Alex Lawsen 12 May 2022 21:11 UTC
9 points
Make it as easy as possible to generate alignment forum posts and comments.

The rough idea here is that it’s much easier to explain an idea out loud, especially to someone who occasionally asks for clarification or for you to repeat an idea, than it is to write a clear, concise post on it. Most of the design of this would be small bits of frontend engineering, but language model capability would be useful, and several of the capabilities are things that Ought is already working on. Ideally, interacting with the tool looks like:

Researcher talks through the thing they’re thinking about. Model transcribes ideas[1], suggests splits into paragraphs[2], suggests section headings [3], generates a high level summary/abstract [4]. If researcher says “[name of model] I’m stuck”, the response is “What are you stuck on?”, and simple replies/suggestions are generated by something like this[5].

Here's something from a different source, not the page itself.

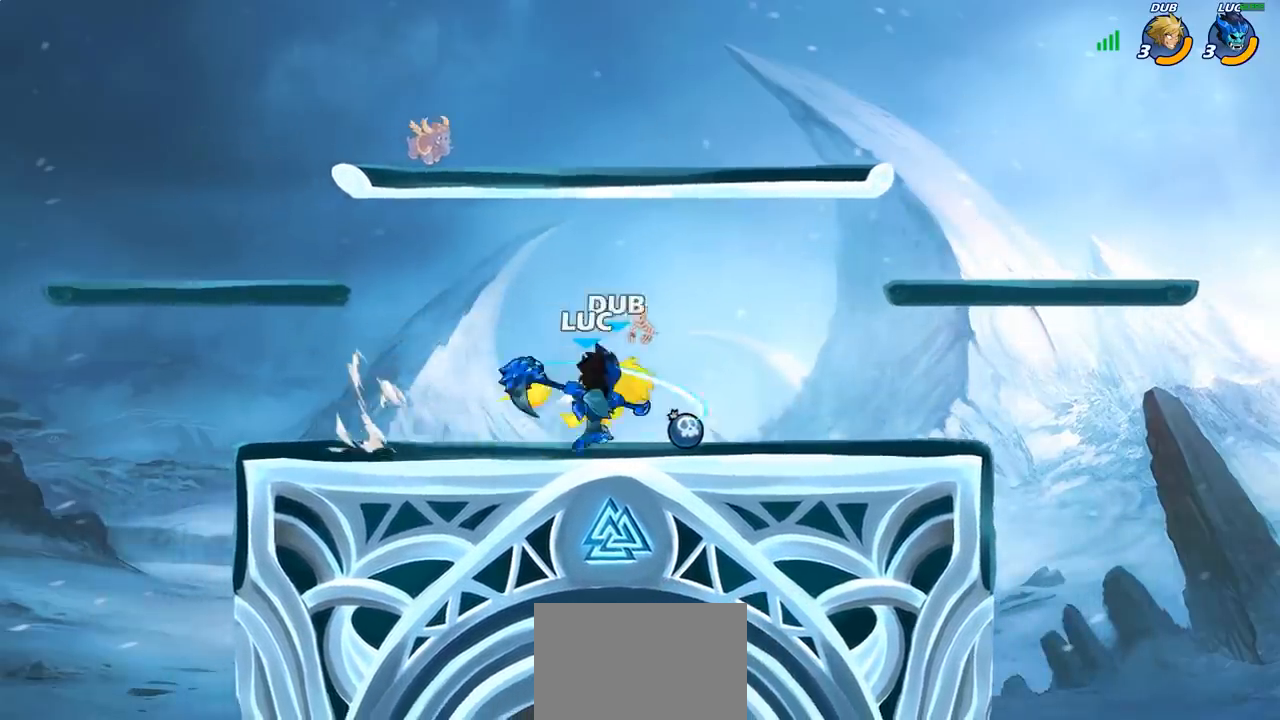
{"dt_ms": 500, "buttons": ["SQUARE"], "left_stick": "down-right", "right_stick": "center", "events": [[383, "left_stick", "down"], [433, "R2", "down"], [450, "SQUARE", "down"], [467, "left_stick", "down-right"], [500, "R2", "up"]]}
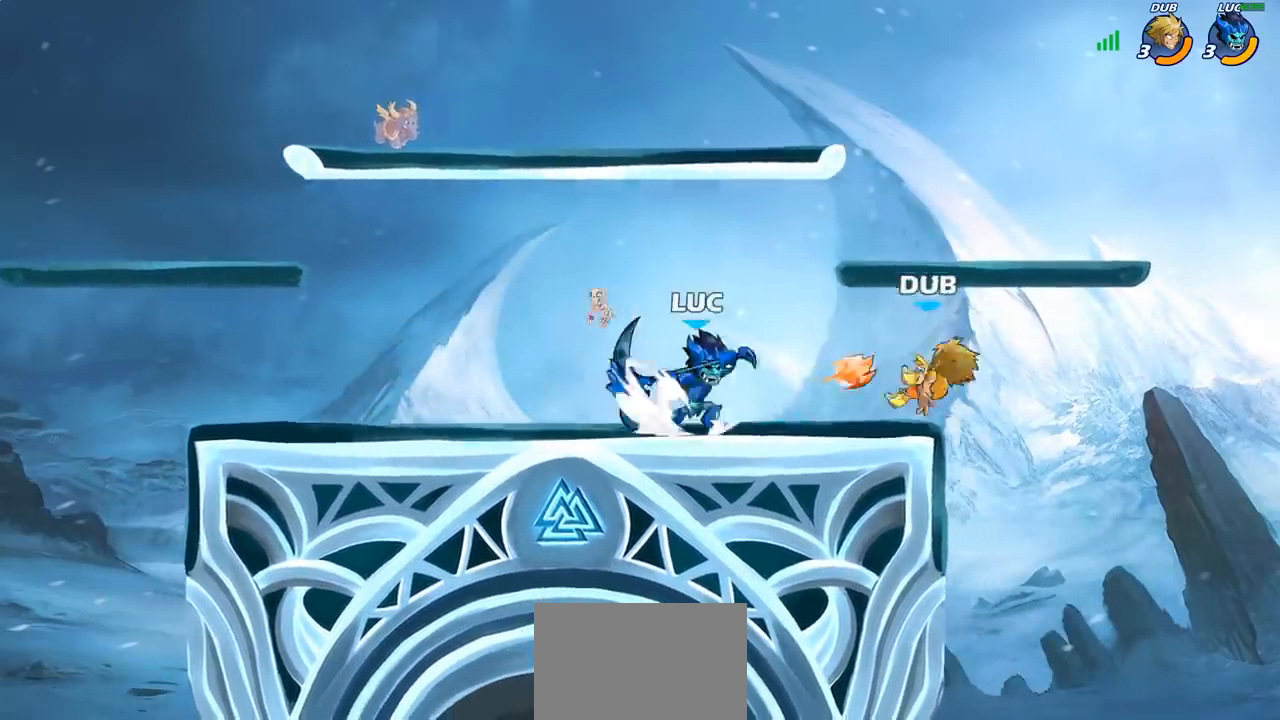
{"dt_ms": 500, "buttons": [], "left_stick": "right", "right_stick": "center", "events": [[17, "left_stick", "right"], [50, "SQUARE", "up"]]}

Once the researcher has talked through the ideas, they are presented with a piece which contains an abstract at the top, then a series of headed sections, each with paragraphs which rather than containing what they said at that point verbatim, contain clear and concise summaries[6] of what was actually said. Clicking on any generated heading allows the user to select from a list of generated alternatives, or write their own[7], while clicking on any paragraph allows the user to see and select from a list of other generated summaries, the verbatim transcription, and to write their own version of this paragraph.

1 can probably be achieved by just buying an off the shelf transcription bot (though you could train one if you wanted), with the most important criterion being speed. 2-4 can have data trivially generated by scraping the entire alignment forum and removing headings/summaries/abstracts/paragraph breaks. 5 I’ve generated data for below. An MVP for generating data for 6 is using the transcription software from 1 to autotranscribe AXRP and then comparing to the human-edited summary, though I think suggesting clear rephrasings (which I’ll call 6.5) might require a seperate task. 7 is just frontend design, which I suspect is doable in-house by Ought.